Information provided ▸
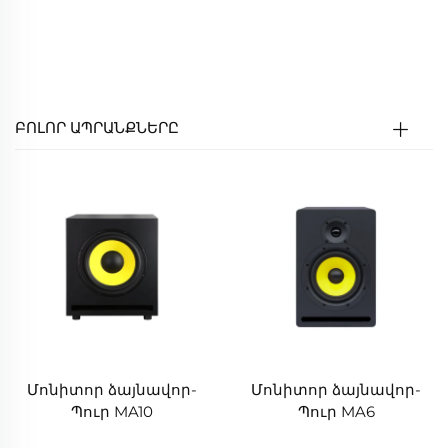
Մասնագիտական մոնիտորներ, որոնք
ապահովում են բարձր հնչյունային
մանրամասների վերականգնում և ցածր
դեֆորմացիա, հարմար են ինչպես ստուդիաների,
այնպես էլ տնային տարբերակների համար:
ԲՈԼՈՐ ԱՊՐԱՆՔՆԵՐԸ
Մոնիտոր ձայնավոր-
Մոնիտոր ձայնավոր-
Պուր MA10
Պուր MA6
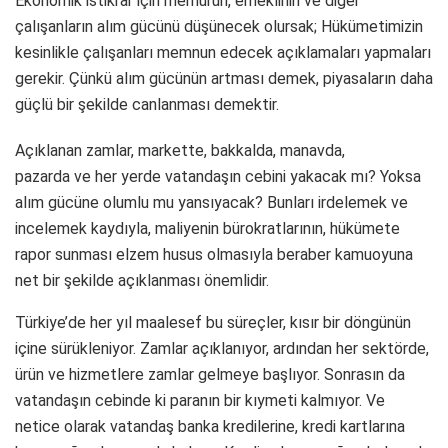
Ekonomik istikrar için memurun, emeklinin ve diğer
çalışanların alım gücünü düşünecek olursak; Hükümetimizin
kesinlikle çalışanları memnun edecek açıklamaları yapmaları
gerekir. Çünkü alım gücünün artması demek, piyasaların daha
güçlü bir şekilde canlanması demektir.
Açıklanan zamlar, markette, bakkalda, manavda,
pazarda ve her yerde vatandaşın cebini yakacak mı? Yoksa
alım gücüne olumlu mu yansıyacak? Bunları irdelemek ve
incelemek kaydıyla, maliyenin bürokratlarının, hükümete
rapor sunması elzem husus olmasıyla beraber kamuoyuna
net bir şekilde açıklanması önemlidir.
Türkiye’de her yıl maalesef bu süreçler, kısır bir döngünün
içine sürükleniyor. Zamlar açıklanıyor, ardından her sektörde,
ürün ve hizmetlere zamlar gelmeye başlıyor. Sonrasın da
vatandaşın cebinde ki paranın bir kıymeti kalmıyor. Ve
netice olarak vatandaş banka kredilerine, kredi kartlarına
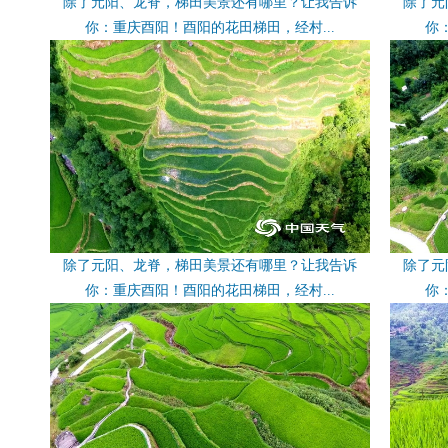
除了元阳、龙脊，梯田美景还有哪里？让我告诉
除了元
你：重庆酉阳！酉阳的花田梯田，经村...
你
除了元阳、龙脊，梯田美景还有哪里？让我告诉
除了元
你：重庆酉阳！酉阳的花田梯田，经村...
你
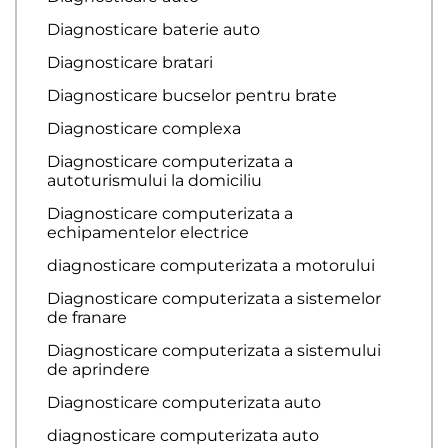
Diagnosticare baterie auto
Diagnosticare bratari
Diagnosticare bucselor pentru brate
Diagnosticare complexa
Diagnosticare computerizata a
autoturismului la domiciliu
Diagnosticare computerizata a
echipamentelor electrice
diagnosticare computerizata a motorului
Diagnosticare computerizata a sistemelor
de franare
Diagnosticare computerizata a sistemului
de aprindere
Diagnosticare computerizata auto
diagnosticare computerizata auto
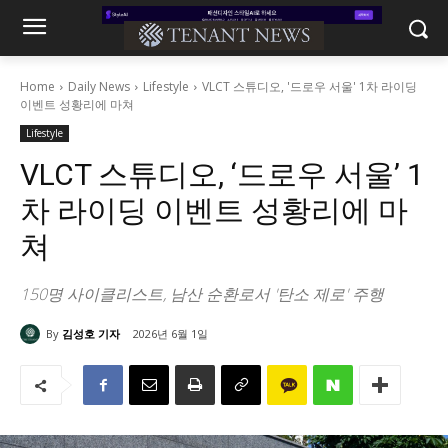
Home
Daily News
Lifestyle
VLCT 스튜디오, '드로우 서울' 1차 라이딩
이벤트 성황리에 마쳐
Lifestyle
VLCT 스튜디오, ‘드로우 서울’ 1
차 라이딩 이벤트 성황리에 마
쳐
150명 사이클리스트, 남산 순환로서 '탄소 제로' 주행
By
김성호 기자
2026년 6월 1일
518
0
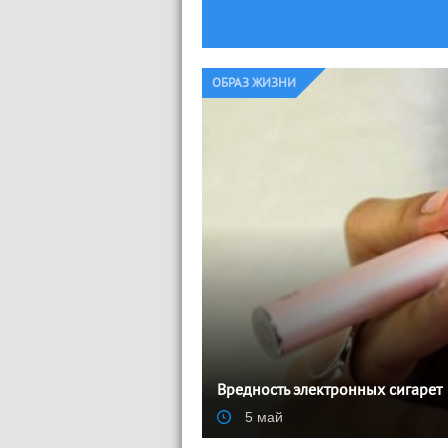
ОБРАЗ ЖИЗНИ
Вредность электронных сигарет
5 май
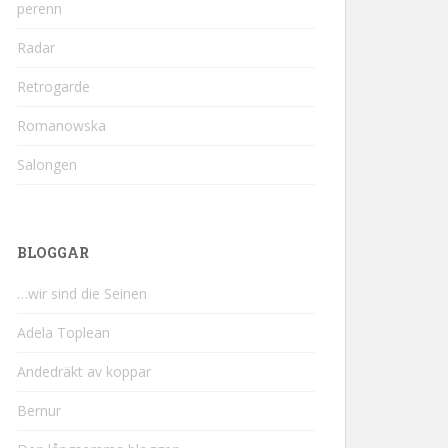
perenn
Radar
Retrogarde
Romanowska
Salongen
BLOGGAR
…wir sind die Seinen
Adela Toplean
Andedräkt av koppar
Bernur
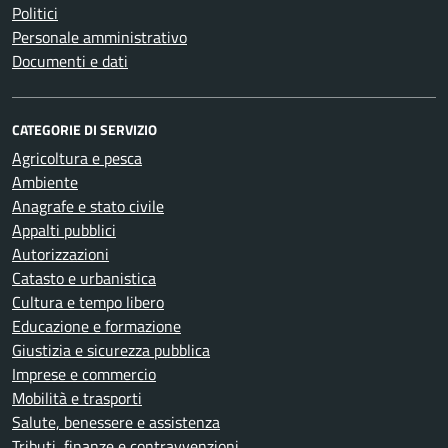
Politici
Personale amministrativo
Documenti e dati
CATEGORIE DI SERVIZIO
Agricoltura e pesca
Ambiente
Anagrafe e stato civile
Appalti pubblici
Autorizzazioni
Catasto e urbanistica
Cultura e tempo libero
Educazione e formazione
Giustizia e sicurezza pubblica
Imprese e commercio
Mobilità e trasporti
Salute, benessere e assistenza
Tributi, finanze e contravvenzioni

Problem details ▸ Report all lines above with "computerizata".

Response box ▸
Diagnosticare computerizata a
Diagnosticare computerizata a
diagnosticare computerizata a motorului
Diagnosticare computerizata a sistemelor
Diagnosticare computerizata a sistemului
Diagnosticare computerizata auto
diagnosticare computerizata auto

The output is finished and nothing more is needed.